How to properly combine functions from based and derived class to avoid warnings?

Question

This question is similar to this, but more complex.

there are interfaces and classes:

class B
{
public:
virtual string getName( int index )
    { return names.size() < index ? names[ index ] : string(); };

protected:
    vector<string> names;
};

template< typename T >
class A : public T
{
public:
    string getName( void ) // warning here
      { return name; };

protected:
    string name;
};

int main(int argc, const char * argv[])
{
    A<B> test;
}

As you see i can't to use using T::getName in A because T may not have the getName() method.

How I can to suppress warning:

'A<B>::getName' hides overloaded virtual function

in this case?

Answer 1

The compiler issued a warning, not an error. Your code is technically correct C++, and the compiler has no problem understanding it, and building it. It is, however, suspect, which is why the compiler warns you that you might be doing something you didn't really mean to do.

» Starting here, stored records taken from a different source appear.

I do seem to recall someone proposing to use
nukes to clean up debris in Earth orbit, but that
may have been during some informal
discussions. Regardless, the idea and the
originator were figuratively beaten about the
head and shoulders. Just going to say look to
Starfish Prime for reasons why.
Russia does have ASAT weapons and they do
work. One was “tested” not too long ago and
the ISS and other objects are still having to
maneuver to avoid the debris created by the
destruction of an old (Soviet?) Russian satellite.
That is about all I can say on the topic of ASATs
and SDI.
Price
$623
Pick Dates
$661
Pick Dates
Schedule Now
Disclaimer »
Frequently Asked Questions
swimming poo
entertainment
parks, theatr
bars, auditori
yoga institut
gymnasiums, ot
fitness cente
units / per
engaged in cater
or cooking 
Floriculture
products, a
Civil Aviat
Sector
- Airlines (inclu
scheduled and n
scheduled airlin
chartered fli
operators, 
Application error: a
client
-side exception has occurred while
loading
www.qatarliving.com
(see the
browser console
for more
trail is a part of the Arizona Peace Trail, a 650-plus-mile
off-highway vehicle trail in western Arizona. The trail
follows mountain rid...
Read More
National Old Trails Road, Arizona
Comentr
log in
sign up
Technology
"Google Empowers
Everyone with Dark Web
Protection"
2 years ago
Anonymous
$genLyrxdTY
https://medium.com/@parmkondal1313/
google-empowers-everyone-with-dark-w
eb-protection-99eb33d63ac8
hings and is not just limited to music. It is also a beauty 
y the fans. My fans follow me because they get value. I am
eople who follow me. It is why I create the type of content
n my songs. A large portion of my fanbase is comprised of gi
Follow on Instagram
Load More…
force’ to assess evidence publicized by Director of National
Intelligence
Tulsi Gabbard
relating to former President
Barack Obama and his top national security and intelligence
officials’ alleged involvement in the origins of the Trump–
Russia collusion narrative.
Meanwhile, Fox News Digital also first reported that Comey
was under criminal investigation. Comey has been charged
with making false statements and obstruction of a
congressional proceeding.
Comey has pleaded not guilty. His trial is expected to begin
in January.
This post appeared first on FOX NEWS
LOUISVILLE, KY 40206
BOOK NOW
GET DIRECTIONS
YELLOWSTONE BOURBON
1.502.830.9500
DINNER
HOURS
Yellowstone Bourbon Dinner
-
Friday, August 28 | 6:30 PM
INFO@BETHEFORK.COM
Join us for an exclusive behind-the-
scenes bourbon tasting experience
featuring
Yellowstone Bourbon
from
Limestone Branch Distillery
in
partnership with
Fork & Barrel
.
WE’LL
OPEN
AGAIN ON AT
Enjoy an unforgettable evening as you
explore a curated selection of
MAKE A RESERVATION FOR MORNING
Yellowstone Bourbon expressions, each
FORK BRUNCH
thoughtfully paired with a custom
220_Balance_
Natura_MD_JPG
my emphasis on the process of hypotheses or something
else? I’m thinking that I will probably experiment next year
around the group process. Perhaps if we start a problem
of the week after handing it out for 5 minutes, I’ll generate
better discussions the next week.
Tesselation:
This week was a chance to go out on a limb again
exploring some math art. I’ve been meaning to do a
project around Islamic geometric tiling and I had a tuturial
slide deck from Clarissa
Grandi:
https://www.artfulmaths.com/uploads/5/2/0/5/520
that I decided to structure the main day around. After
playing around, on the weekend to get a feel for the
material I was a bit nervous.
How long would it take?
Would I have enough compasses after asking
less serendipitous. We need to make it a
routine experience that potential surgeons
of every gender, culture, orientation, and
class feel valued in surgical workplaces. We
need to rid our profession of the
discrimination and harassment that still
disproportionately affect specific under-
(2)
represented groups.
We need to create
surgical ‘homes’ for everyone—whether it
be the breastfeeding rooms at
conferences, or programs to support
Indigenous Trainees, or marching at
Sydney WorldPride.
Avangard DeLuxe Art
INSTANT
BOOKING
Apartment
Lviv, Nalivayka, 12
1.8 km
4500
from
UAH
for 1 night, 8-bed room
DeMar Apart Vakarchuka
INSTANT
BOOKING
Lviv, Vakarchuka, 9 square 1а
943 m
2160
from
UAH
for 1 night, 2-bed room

The issue is explained here

You inherit a function with this signature:

string getName( int index )

But you declare a function by the same name, with a different signature:

string getName( void )

This means that you lose access to the function you have inherited. It cannot be invoked from A<T>. If you tried to invoke test.getName (4); you will get an error, because class A<T> no longer recognized the function getName() with that signature. It has been hidden (as the compiler warned).